EXCERPTED DATA:
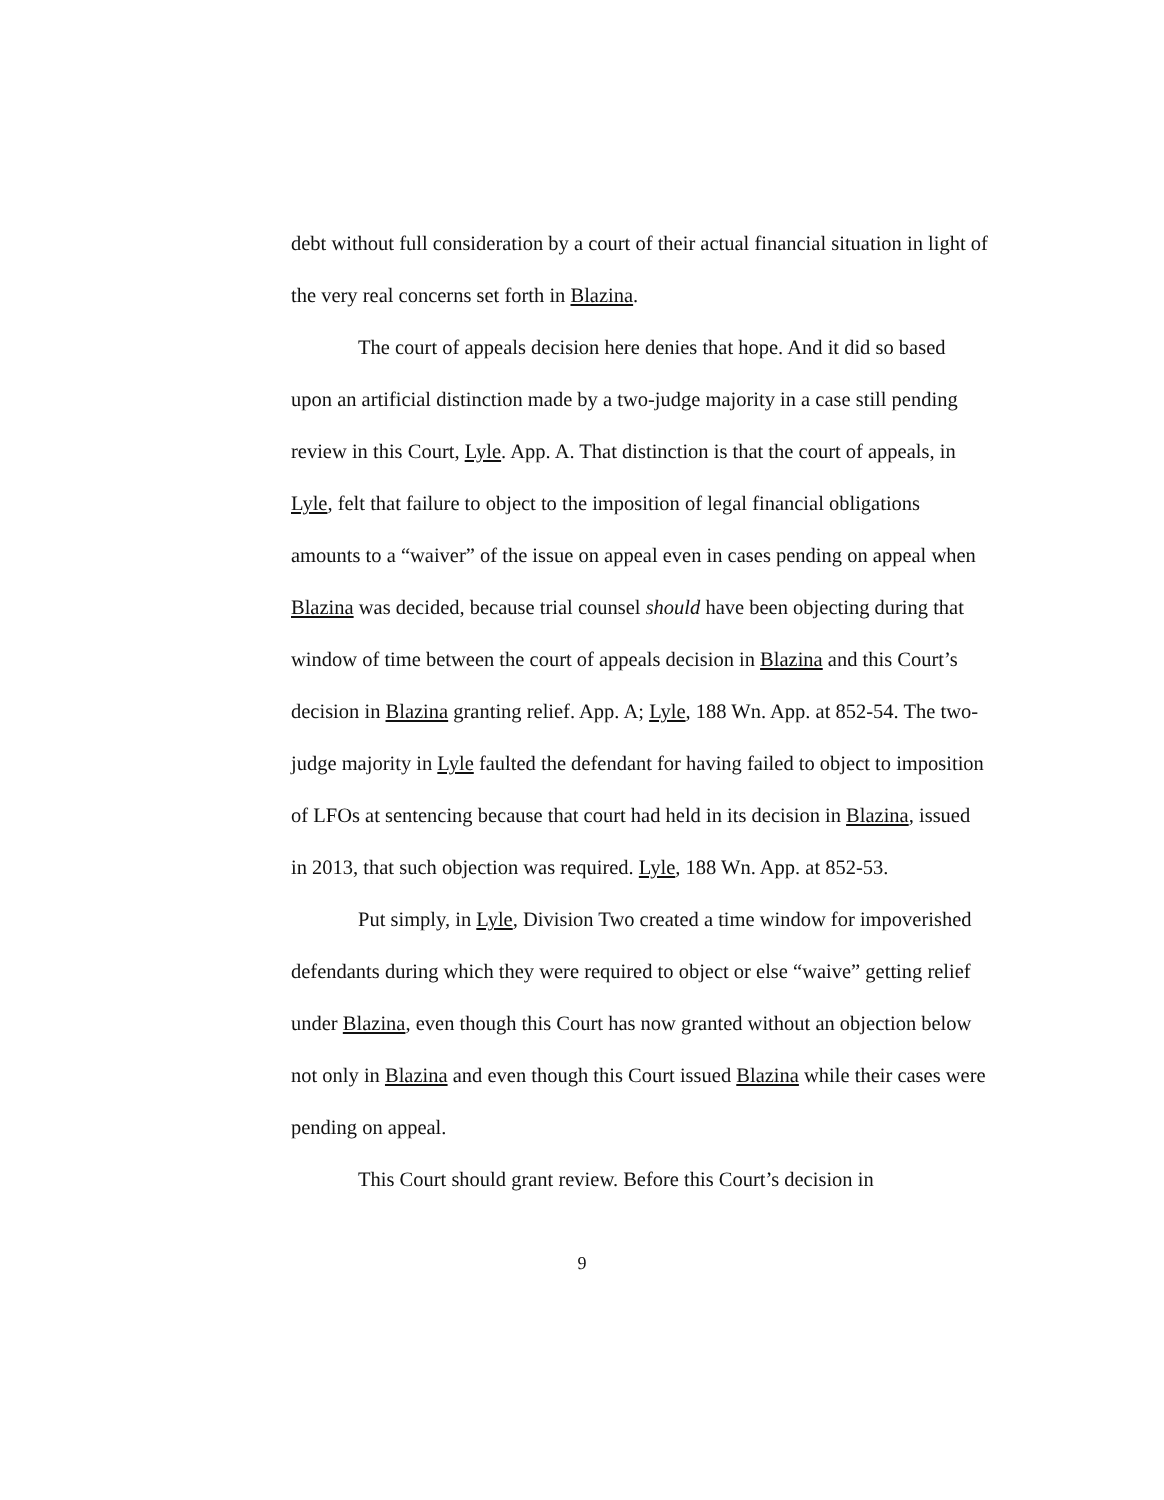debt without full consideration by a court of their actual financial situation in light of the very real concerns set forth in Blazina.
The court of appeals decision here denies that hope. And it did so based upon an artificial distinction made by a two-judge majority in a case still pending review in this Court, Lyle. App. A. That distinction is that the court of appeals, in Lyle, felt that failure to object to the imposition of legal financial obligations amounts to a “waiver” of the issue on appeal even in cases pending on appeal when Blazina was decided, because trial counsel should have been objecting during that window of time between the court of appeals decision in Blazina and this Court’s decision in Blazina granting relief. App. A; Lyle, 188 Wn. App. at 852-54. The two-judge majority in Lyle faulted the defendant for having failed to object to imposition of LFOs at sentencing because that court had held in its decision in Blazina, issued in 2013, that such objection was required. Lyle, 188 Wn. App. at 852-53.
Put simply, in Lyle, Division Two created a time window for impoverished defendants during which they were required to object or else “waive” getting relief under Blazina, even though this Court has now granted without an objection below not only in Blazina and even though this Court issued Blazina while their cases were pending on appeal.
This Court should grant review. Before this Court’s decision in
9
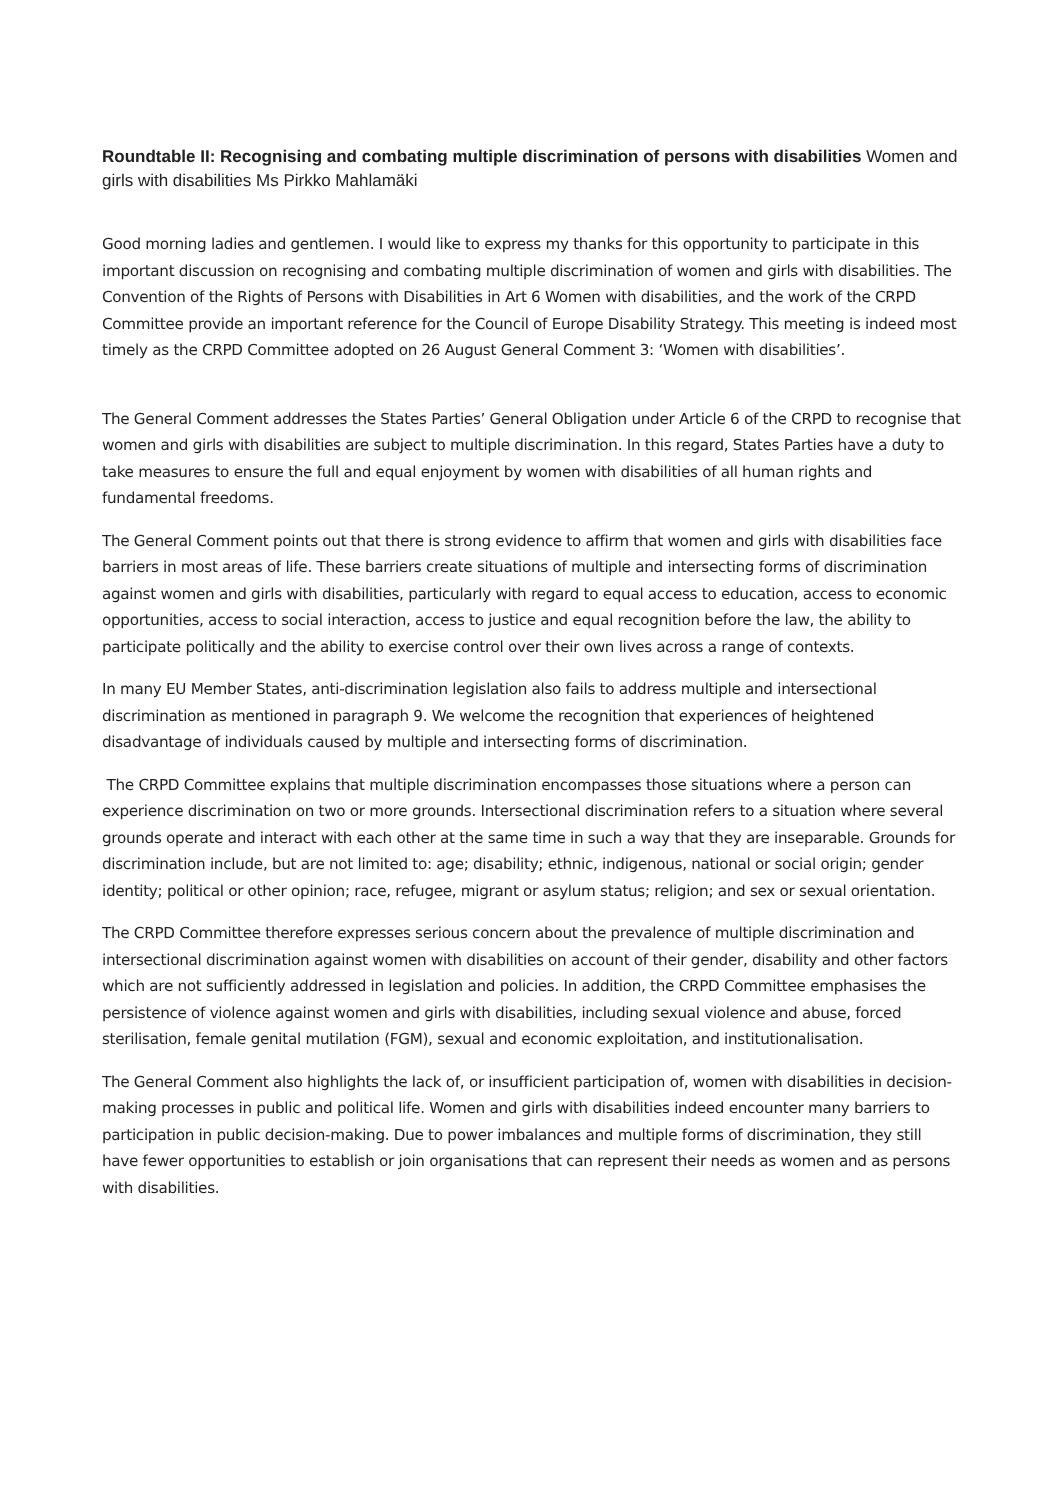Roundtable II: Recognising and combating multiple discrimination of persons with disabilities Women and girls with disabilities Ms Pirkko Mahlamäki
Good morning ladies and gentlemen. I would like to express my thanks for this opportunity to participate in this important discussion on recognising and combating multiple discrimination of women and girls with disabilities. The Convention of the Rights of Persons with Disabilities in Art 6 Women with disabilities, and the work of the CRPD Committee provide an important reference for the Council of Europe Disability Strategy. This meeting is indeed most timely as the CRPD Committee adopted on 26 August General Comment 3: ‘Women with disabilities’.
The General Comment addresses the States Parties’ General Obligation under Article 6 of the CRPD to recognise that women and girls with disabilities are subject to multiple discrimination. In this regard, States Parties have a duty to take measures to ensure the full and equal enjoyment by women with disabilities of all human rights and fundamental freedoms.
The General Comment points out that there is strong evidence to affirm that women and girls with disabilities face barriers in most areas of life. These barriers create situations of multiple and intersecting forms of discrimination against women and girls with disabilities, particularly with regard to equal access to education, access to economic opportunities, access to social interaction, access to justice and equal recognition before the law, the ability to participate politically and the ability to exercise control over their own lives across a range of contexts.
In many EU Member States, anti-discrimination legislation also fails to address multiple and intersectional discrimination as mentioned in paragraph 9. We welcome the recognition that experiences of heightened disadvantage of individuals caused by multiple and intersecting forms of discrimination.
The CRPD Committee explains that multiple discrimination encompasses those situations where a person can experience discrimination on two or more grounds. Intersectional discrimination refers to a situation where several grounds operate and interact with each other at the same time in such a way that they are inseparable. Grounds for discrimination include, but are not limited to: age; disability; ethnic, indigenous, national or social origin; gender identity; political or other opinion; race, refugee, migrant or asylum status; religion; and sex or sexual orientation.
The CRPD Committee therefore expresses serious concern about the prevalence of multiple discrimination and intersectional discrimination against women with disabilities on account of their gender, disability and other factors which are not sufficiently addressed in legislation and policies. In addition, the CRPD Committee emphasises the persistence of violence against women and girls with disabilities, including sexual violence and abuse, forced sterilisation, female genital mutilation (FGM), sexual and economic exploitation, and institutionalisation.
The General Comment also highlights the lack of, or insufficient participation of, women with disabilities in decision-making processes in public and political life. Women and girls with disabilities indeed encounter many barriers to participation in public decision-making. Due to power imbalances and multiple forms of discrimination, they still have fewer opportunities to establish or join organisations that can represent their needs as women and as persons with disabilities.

WORK ORDER: Transcribe every entry word for word, but skip the pictures.

TASK RESPONSE:
debt without full consideration by a court of their actual financial situation in light of the very real concerns set forth in Blazina.
The court of appeals decision here denies that hope. And it did so based upon an artificial distinction made by a two-judge majority in a case still pending review in this Court, Lyle. App. A. That distinction is that the court of appeals, in Lyle, felt that failure to object to the imposition of legal financial obligations amounts to a “waiver” of the issue on appeal even in cases pending on appeal when Blazina was decided, because trial counsel should have been objecting during that window of time between the court of appeals decision in Blazina and this Court’s decision in Blazina granting relief. App. A; Lyle, 188 Wn. App. at 852-54. The two-judge majority in Lyle faulted the defendant for having failed to object to imposition of LFOs at sentencing because that court had held in its decision in Blazina, issued in 2013, that such objection was required. Lyle, 188 Wn. App. at 852-53.
Put simply, in Lyle, Division Two created a time window for impoverished defendants during which they were required to object or else “waive” getting relief under Blazina, even though this Court has now granted without an objection below not only in Blazina and even though this Court issued Blazina while their cases were pending on appeal.
This Court should grant review. Before this Court’s decision in
9
Roundtable II: Recognising and combating multiple discrimination of persons with disabilities Women and girls with disabilities Ms Pirkko Mahlamäki
Good morning ladies and gentlemen. I would like to express my thanks for this opportunity to participate in this important discussion on recognising and combating multiple discrimination of women and girls with disabilities. The Convention of the Rights of Persons with Disabilities in Art 6 Women with disabilities, and the work of the CRPD Committee provide an important reference for the Council of Europe Disability Strategy. This meeting is indeed most timely as the CRPD Committee adopted on 26 August General Comment 3: ‘Women with disabilities’.
The General Comment addresses the States Parties’ General Obligation under Article 6 of the CRPD to recognise that women and girls with disabilities are subject to multiple discrimination. In this regard, States Parties have a duty to take measures to ensure the full and equal enjoyment by women with disabilities of all human rights and fundamental freedoms.
The General Comment points out that there is strong evidence to affirm that women and girls with disabilities face barriers in most areas of life. These barriers create situations of multiple and intersecting forms of discrimination against women and girls with disabilities, particularly with regard to equal access to education, access to economic opportunities, access to social interaction, access to justice and equal recognition before the law, the ability to participate politically and the ability to exercise control over their own lives across a range of contexts.
In many EU Member States, anti-discrimination legislation also fails to address multiple and intersectional discrimination as mentioned in paragraph 9. We welcome the recognition that experiences of heightened disadvantage of individuals caused by multiple and intersecting forms of discrimination.
The CRPD Committee explains that multiple discrimination encompasses those situations where a person can experience discrimination on two or more grounds. Intersectional discrimination refers to a situation where several grounds operate and interact with each other at the same time in such a way that they are inseparable. Grounds for discrimination include, but are not limited to: age; disability; ethnic, indigenous, national or social origin; gender identity; political or other opinion; race, refugee, migrant or asylum status; religion; and sex or sexual orientation.
The CRPD Committee therefore expresses serious concern about the prevalence of multiple discrimination and intersectional discrimination against women with disabilities on account of their gender, disability and other factors which are not sufficiently addressed in legislation and policies. In addition, the CRPD Committee emphasises the persistence of violence against women and girls with disabilities, including sexual violence and abuse, forced sterilisation, female genital mutilation (FGM), sexual and economic exploitation, and institutionalisation.
The General Comment also highlights the lack of, or insufficient participation of, women with disabilities in decision-making processes in public and political life. Women and girls with disabilities indeed encounter many barriers to participation in public decision-making. Due to power imbalances and multiple forms of discrimination, they still have fewer opportunities to establish or join organisations that can represent their needs as women and as persons with disabilities.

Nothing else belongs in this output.